§ Records for the exercise
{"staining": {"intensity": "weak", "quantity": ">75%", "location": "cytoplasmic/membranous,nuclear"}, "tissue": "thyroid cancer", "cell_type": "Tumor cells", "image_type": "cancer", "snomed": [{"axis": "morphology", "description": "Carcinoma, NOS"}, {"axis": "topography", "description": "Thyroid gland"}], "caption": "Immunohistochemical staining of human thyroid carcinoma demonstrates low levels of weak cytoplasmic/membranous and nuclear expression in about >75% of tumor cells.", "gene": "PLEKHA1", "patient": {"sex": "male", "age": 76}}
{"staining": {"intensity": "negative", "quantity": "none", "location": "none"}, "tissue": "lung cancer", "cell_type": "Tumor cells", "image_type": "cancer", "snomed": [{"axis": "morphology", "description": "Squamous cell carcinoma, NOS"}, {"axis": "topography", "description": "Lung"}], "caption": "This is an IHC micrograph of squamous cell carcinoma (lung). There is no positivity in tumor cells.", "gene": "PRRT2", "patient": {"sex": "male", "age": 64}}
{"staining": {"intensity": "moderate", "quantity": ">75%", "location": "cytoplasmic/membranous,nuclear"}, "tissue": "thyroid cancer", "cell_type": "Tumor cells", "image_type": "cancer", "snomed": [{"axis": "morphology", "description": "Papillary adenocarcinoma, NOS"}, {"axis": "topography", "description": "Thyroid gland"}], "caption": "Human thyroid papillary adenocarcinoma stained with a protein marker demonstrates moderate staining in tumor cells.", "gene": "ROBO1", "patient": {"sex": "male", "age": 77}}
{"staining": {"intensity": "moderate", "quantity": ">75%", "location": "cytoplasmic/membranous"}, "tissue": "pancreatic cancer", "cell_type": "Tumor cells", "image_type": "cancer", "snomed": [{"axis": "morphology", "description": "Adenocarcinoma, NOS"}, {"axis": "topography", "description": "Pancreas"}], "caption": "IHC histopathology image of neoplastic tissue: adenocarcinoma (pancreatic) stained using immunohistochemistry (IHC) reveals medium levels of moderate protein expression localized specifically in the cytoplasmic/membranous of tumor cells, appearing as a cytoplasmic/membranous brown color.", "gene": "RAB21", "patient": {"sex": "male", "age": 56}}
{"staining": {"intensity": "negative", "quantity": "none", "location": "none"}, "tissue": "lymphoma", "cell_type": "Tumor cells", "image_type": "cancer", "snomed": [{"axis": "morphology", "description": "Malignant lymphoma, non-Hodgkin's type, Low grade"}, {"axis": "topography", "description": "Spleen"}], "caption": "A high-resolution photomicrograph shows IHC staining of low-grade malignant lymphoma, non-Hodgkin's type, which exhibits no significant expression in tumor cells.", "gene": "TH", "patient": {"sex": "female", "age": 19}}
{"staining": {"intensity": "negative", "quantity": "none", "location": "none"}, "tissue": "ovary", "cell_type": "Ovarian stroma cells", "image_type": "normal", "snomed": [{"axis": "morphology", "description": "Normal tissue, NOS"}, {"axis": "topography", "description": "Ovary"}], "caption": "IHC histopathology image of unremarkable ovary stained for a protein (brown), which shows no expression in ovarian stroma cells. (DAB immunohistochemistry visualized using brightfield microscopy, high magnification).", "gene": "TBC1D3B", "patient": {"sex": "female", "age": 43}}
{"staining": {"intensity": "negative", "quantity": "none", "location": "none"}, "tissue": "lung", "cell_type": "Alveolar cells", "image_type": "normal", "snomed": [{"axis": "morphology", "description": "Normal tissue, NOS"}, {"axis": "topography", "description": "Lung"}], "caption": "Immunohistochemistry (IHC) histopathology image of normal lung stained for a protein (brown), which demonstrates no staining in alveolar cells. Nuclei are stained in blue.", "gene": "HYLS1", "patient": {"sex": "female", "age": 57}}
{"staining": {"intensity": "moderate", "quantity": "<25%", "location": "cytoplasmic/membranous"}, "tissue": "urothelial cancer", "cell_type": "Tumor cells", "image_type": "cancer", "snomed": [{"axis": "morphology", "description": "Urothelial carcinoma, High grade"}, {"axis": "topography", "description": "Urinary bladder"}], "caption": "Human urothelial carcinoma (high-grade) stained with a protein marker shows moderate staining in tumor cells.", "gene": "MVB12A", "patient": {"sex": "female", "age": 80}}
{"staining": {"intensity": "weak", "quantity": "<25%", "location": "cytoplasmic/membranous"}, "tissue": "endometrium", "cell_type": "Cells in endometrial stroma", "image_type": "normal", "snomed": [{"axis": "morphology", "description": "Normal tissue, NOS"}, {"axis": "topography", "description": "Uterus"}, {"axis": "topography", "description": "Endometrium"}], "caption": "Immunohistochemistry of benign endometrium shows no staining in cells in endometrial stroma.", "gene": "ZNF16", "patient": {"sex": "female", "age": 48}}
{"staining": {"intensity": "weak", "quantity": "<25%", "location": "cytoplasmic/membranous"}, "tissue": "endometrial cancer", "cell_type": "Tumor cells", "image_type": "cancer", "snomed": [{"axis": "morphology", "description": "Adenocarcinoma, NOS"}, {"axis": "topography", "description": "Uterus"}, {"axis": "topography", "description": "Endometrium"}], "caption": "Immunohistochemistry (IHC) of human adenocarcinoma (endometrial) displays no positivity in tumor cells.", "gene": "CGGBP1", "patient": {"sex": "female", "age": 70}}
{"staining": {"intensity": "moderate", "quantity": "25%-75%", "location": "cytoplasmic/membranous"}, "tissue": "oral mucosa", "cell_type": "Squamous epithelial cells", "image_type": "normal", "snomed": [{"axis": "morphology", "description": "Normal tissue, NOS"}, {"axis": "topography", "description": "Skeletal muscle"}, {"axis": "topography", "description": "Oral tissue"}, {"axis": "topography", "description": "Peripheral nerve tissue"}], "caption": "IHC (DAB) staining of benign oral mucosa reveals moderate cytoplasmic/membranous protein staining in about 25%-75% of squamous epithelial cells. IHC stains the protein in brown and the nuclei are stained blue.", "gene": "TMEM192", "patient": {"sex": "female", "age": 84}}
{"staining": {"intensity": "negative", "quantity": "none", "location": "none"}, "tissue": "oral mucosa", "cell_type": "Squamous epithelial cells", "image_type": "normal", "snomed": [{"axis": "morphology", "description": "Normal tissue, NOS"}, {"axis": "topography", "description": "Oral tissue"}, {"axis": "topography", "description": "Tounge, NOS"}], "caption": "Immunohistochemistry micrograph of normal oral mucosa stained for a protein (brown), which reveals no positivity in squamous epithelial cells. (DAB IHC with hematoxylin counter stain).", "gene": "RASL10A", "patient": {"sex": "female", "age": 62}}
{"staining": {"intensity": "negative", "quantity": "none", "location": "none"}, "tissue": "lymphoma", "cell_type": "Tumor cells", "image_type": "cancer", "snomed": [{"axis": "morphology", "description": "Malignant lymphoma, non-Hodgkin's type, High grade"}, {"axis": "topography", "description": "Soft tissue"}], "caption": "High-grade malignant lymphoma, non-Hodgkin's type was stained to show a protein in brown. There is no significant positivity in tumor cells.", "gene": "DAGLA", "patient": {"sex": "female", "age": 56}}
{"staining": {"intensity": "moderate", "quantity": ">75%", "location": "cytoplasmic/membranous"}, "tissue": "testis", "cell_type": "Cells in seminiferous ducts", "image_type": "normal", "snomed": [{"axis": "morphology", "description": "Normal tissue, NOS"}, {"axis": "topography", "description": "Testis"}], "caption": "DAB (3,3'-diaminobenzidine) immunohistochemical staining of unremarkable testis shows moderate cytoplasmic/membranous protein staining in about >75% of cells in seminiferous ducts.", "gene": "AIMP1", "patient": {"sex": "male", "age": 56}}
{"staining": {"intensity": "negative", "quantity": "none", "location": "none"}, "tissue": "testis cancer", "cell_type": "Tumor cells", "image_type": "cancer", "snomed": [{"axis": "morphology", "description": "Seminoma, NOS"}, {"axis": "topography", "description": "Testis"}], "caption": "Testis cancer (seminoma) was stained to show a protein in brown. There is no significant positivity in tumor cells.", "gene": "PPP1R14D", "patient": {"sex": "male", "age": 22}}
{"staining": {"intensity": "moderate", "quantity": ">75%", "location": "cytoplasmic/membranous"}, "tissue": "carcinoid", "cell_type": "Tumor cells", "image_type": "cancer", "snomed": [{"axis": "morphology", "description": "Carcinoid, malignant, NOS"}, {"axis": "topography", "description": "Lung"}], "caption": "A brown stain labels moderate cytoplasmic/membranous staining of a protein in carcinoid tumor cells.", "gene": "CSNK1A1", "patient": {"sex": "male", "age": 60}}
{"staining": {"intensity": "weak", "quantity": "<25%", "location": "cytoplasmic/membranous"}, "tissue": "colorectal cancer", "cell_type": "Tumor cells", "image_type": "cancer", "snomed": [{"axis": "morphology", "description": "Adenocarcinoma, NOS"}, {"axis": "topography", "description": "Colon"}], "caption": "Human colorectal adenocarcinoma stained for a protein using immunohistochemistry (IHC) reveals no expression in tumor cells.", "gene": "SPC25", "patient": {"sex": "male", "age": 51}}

§ Task prompt
Within the data above, how many lines include the string "Oral"? Only the number is required.

§ Answer section
2